En parallèle de l’accroissement de sa présence économique, la Chine renforce son emprise politique sur le gouvernement irakien. Son poids au sein de l’industrie nationale de gaz et de pétrole, qui représente la source majoritaire des revenus de l’Etat, est en lui-même un levier puissant. Il lui permet de présenter des exigences qui nourrissent son influence : le projet de construction de l’aéroport de Nassiriya, situé près de deux larges champs pétroliers plus au Sud, a été attribué en 2021 à des entreprises chinoises. Originellement conçu pour n’être qu’un aéroport civil, il fut conclu plus tard d’un commun accord qu’il pourrait également accueillir des appareils militaires chinois, et ce, sans nécessité d’autorisation préalable par les autorités irakiennes.

(1) Le plan approuvé à l’issue du vote du 10 juin se décline en trois phases : tout d’abord, l’instauration d’un cessez-le-feu «immédiat, plein et entier» impliquant le retrait des forces israéliennes des zones «densément peuplées» de Gaza et la restauration de l’aide humanitaire. Dans un second temps, déclaration de la fin définitive du conflit, se traduisant par le retrait complet des troupes israéliennes en échange de la libération de tous les otages détenus par le Hamas. Enfin, le début de la phase de reconstruction, après la restitution des dépouilles des otages israéliens se trouvant encore à Gaza. 

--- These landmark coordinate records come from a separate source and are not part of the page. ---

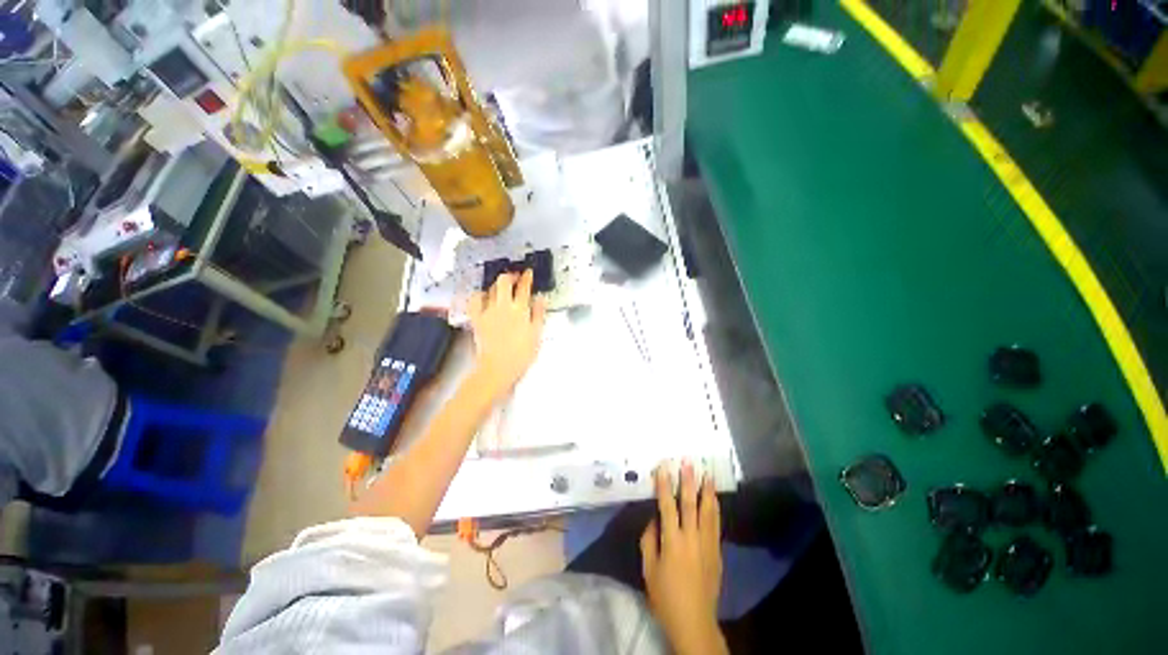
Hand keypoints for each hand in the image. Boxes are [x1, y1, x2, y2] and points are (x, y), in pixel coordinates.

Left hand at [467, 269, 546, 398]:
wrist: (498, 369)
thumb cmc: (521, 355)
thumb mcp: (537, 335)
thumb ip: (538, 314)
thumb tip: (541, 298)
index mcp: (520, 310)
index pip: (524, 287)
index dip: (527, 277)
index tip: (529, 273)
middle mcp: (502, 306)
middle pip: (504, 281)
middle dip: (510, 276)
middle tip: (516, 277)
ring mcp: (487, 311)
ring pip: (490, 289)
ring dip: (496, 285)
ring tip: (502, 287)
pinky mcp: (476, 319)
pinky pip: (474, 301)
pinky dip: (479, 295)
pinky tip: (483, 297)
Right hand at [641, 462, 726, 654]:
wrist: (694, 621)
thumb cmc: (665, 596)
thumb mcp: (649, 569)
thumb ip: (650, 540)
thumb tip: (654, 520)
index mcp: (672, 541)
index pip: (667, 506)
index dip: (664, 485)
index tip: (663, 467)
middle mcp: (692, 538)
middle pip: (691, 504)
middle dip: (689, 481)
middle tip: (689, 462)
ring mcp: (707, 544)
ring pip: (708, 512)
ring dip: (707, 491)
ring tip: (708, 474)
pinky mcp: (717, 552)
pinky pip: (716, 525)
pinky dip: (715, 509)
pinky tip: (714, 499)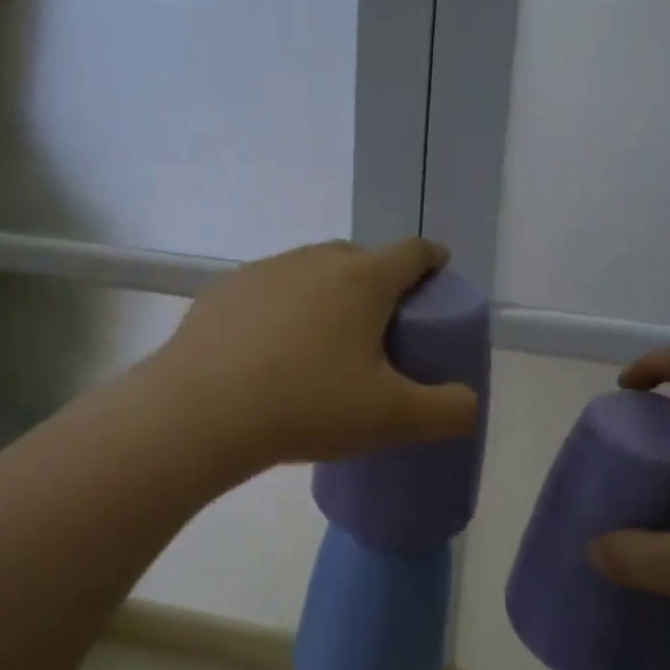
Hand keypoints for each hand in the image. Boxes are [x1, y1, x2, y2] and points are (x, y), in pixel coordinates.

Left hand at [147, 239, 479, 470]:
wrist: (201, 412)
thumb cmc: (308, 405)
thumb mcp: (392, 418)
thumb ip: (447, 411)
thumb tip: (469, 403)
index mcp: (363, 280)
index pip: (413, 252)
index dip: (432, 260)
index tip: (438, 274)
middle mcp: (315, 260)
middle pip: (362, 258)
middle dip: (379, 281)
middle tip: (381, 325)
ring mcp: (265, 270)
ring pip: (312, 271)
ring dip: (328, 293)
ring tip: (324, 340)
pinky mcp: (224, 290)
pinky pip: (269, 290)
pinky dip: (283, 308)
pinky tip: (271, 350)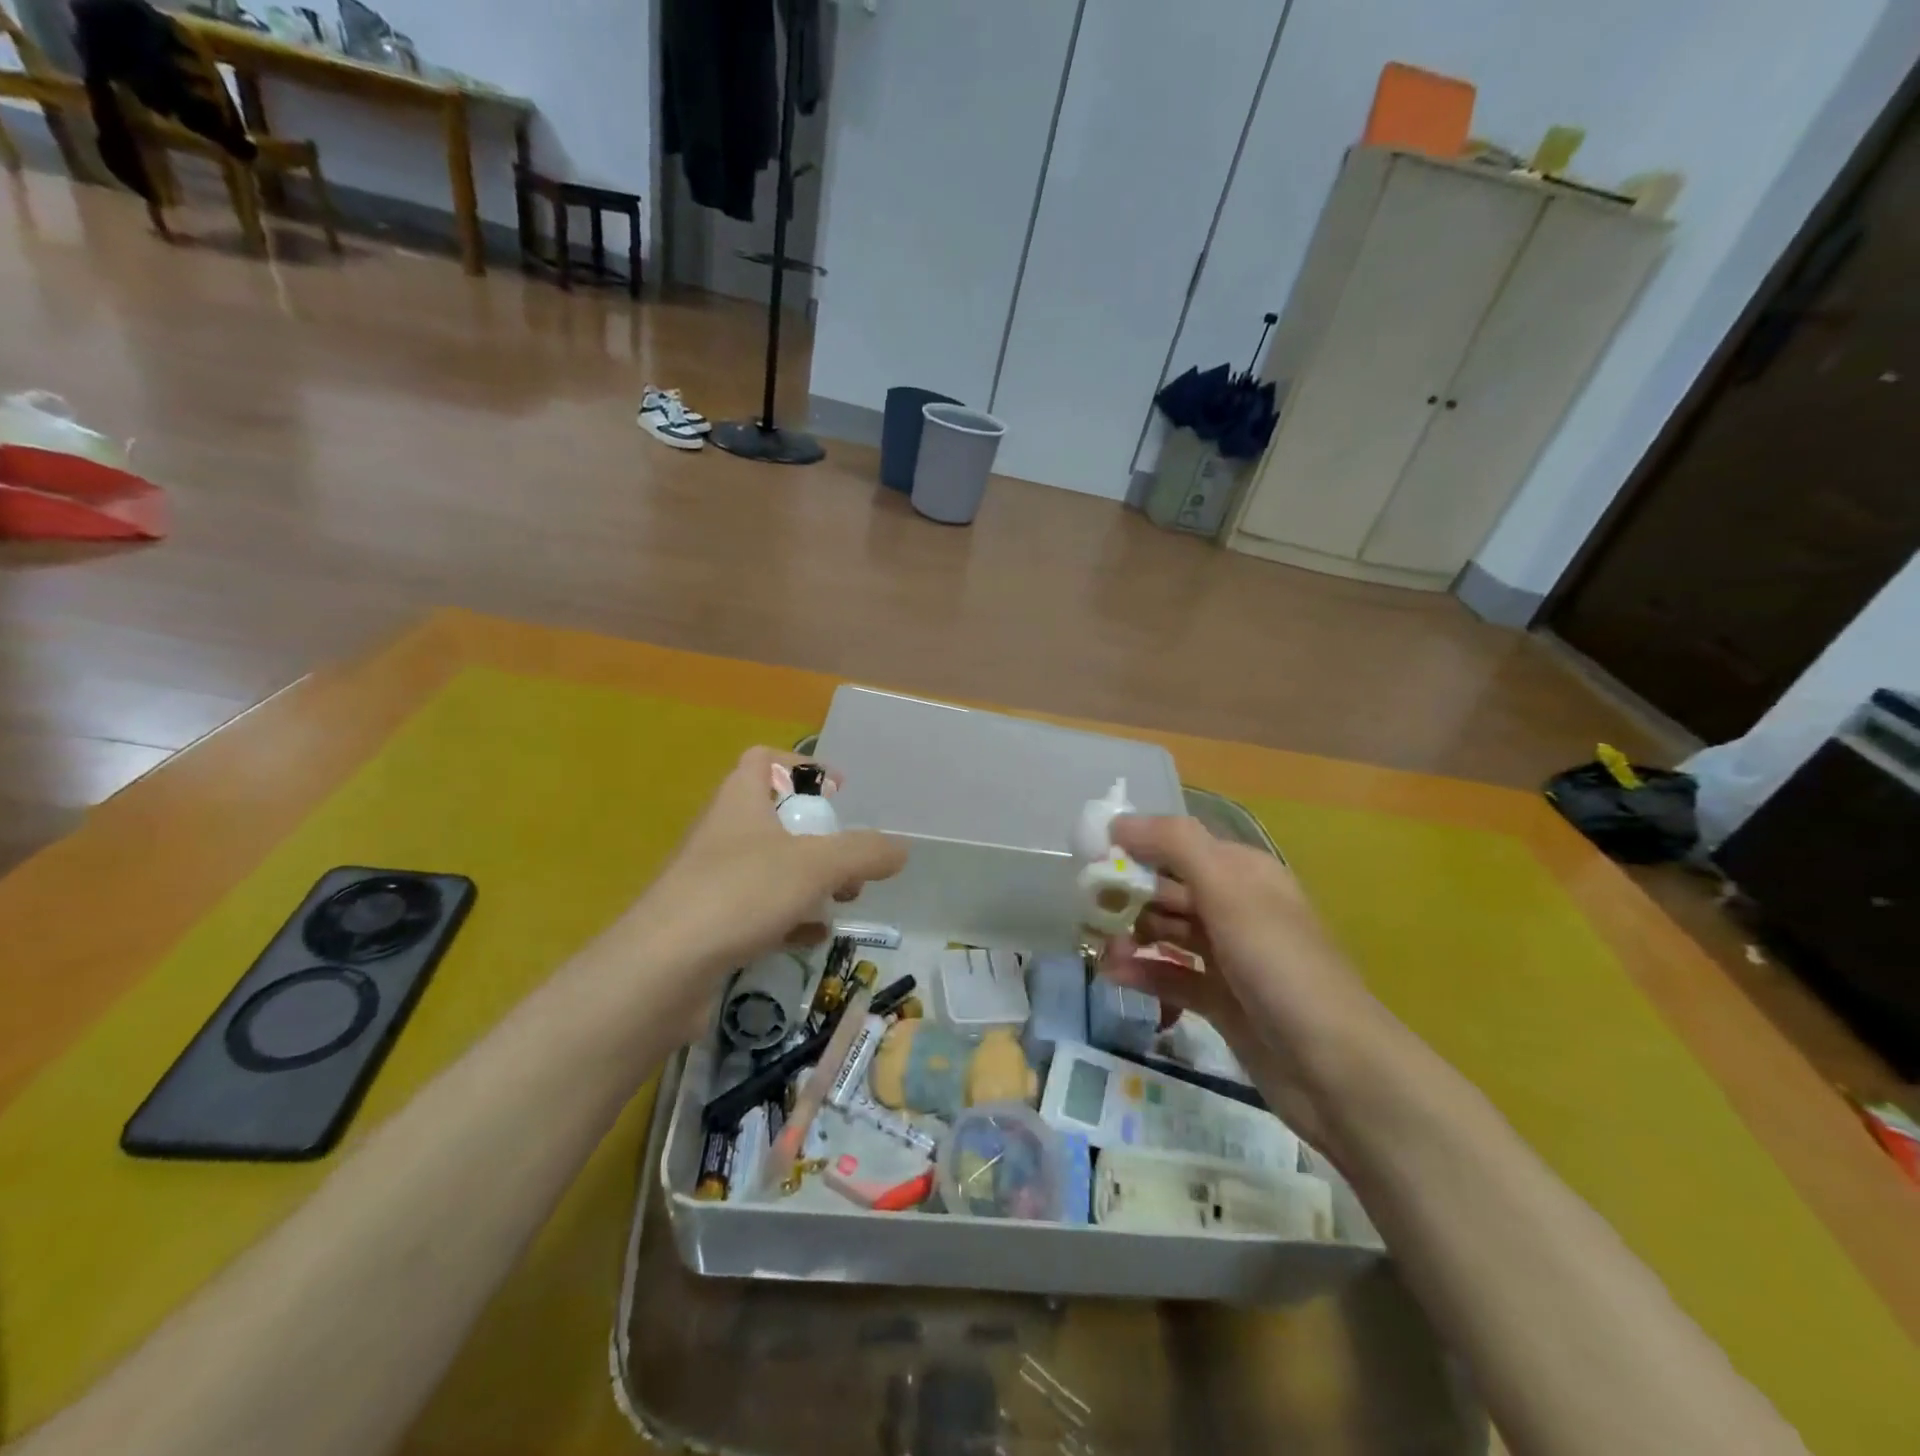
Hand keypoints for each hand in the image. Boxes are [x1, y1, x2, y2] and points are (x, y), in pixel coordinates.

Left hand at [620, 747, 906, 1034]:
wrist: (661, 970)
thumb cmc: (740, 895)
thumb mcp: (816, 866)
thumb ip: (864, 853)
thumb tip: (902, 849)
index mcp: (740, 800)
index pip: (763, 760)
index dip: (802, 767)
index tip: (838, 794)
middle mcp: (724, 833)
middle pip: (777, 818)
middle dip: (822, 839)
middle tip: (850, 865)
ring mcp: (713, 880)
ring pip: (772, 867)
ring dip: (810, 881)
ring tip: (842, 902)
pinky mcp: (710, 923)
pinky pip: (758, 910)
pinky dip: (789, 918)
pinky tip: (811, 937)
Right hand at [1096, 815, 1383, 1152]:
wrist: (1336, 1070)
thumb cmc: (1279, 966)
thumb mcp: (1229, 890)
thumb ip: (1175, 845)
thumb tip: (1118, 822)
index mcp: (1243, 873)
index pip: (1178, 846)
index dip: (1135, 848)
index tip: (1089, 860)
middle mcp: (1236, 909)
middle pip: (1169, 889)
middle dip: (1127, 896)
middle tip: (1087, 911)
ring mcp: (1230, 957)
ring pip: (1167, 933)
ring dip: (1132, 936)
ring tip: (1103, 951)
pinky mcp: (1222, 1001)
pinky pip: (1172, 976)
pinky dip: (1145, 973)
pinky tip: (1116, 976)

(2) En effet, il existe des doutes sur la volonté réelle des deux parties belligérantes de mettre un terme au conflit. Le journal New York Times résume cette tension dans un article publié après la remise des amendements du Hamas, le 11 juin au soir : «chaque partie fait des déclarations positives mais vagues sur le plan de cessez-le-feu et accuse l’autre de prolonger une guerre qui a dévasté Gaza. Mais aucun des deux n’a encore déclaré qu’il adopterait formellement [la proposition  de trêve américaine]».

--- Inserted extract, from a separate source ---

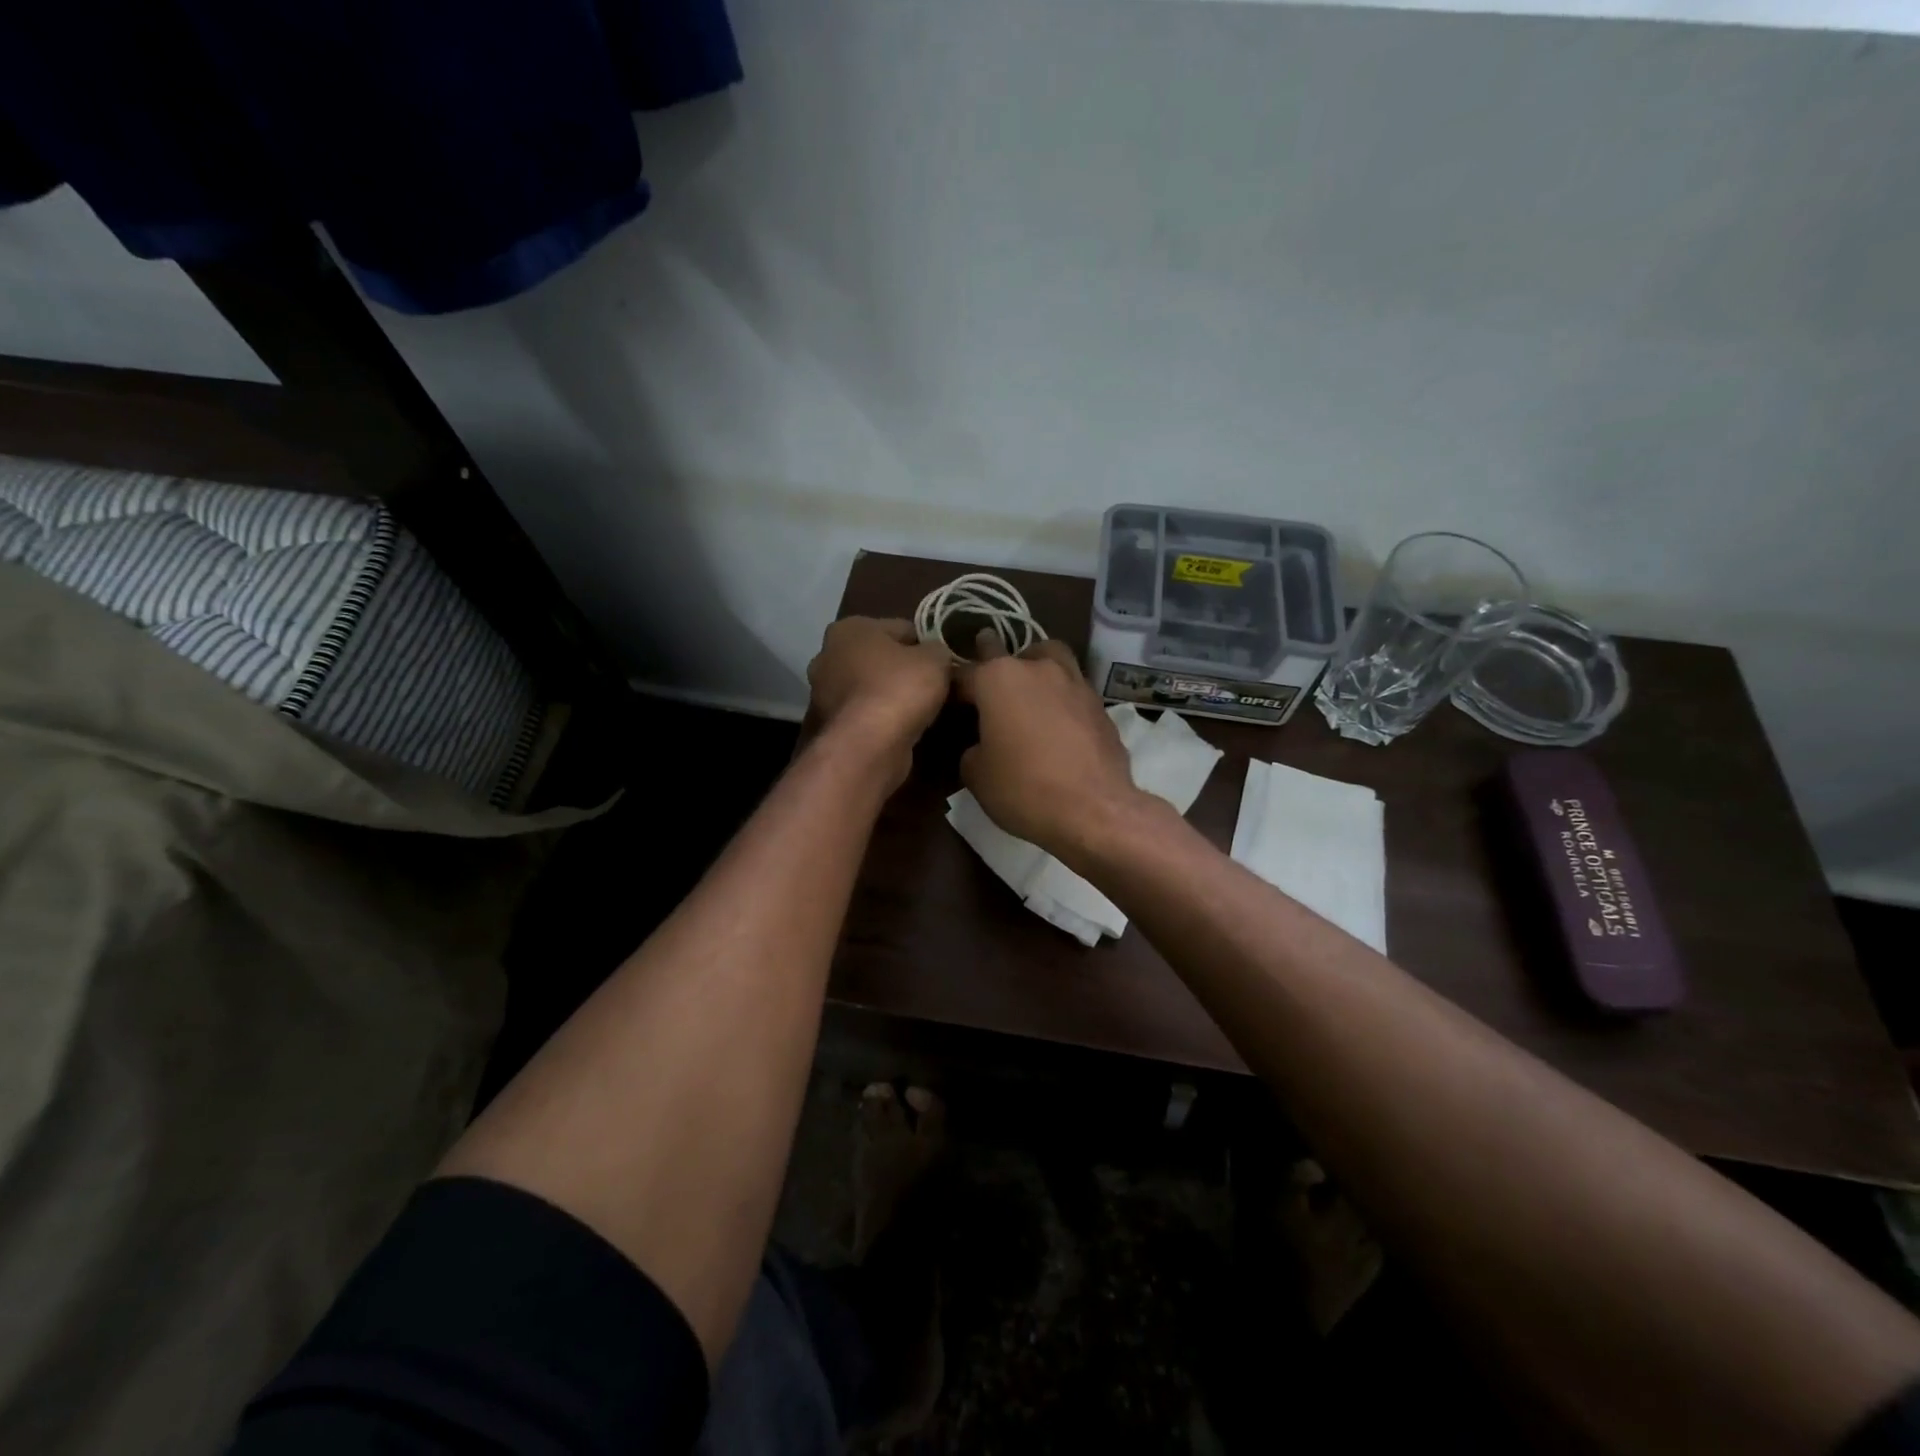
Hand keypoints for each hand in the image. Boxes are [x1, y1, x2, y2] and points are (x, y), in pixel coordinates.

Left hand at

(3) La Chine est à l’initiative de ce sommet sino-arabe à Pékin, qui a bénéficié de la participation de quatre chefs d’Etat du Maghreb (les présidents égyptien, tunisien et émirati, ainsi que le roi du Bahreïn), du secrétaire général de la Ligue arabe, et des représentants de 22 autres gouvernements. Dans ses remarques préliminaires à l’occasion de la cérémonie d’ouverture, Xi Jinping a insisté sur l’ambition de créer une «communauté sino-arabe au destin partagé». Néanmoins, elle manœuvre pour ne pas créer un bloc face à elle, et multiplie les entretiens bilatéraux en marge du forum (avec notamment des représentants des ministères des Affaires étrangères des Emirats Arabes Unis, du Qatar, d’Oman…).

(4) L’article n°35 de la déclaration évoque l’«encouragement» fait à «la prospection, l’exploitation, la transformation et le transport durables de l’énergie».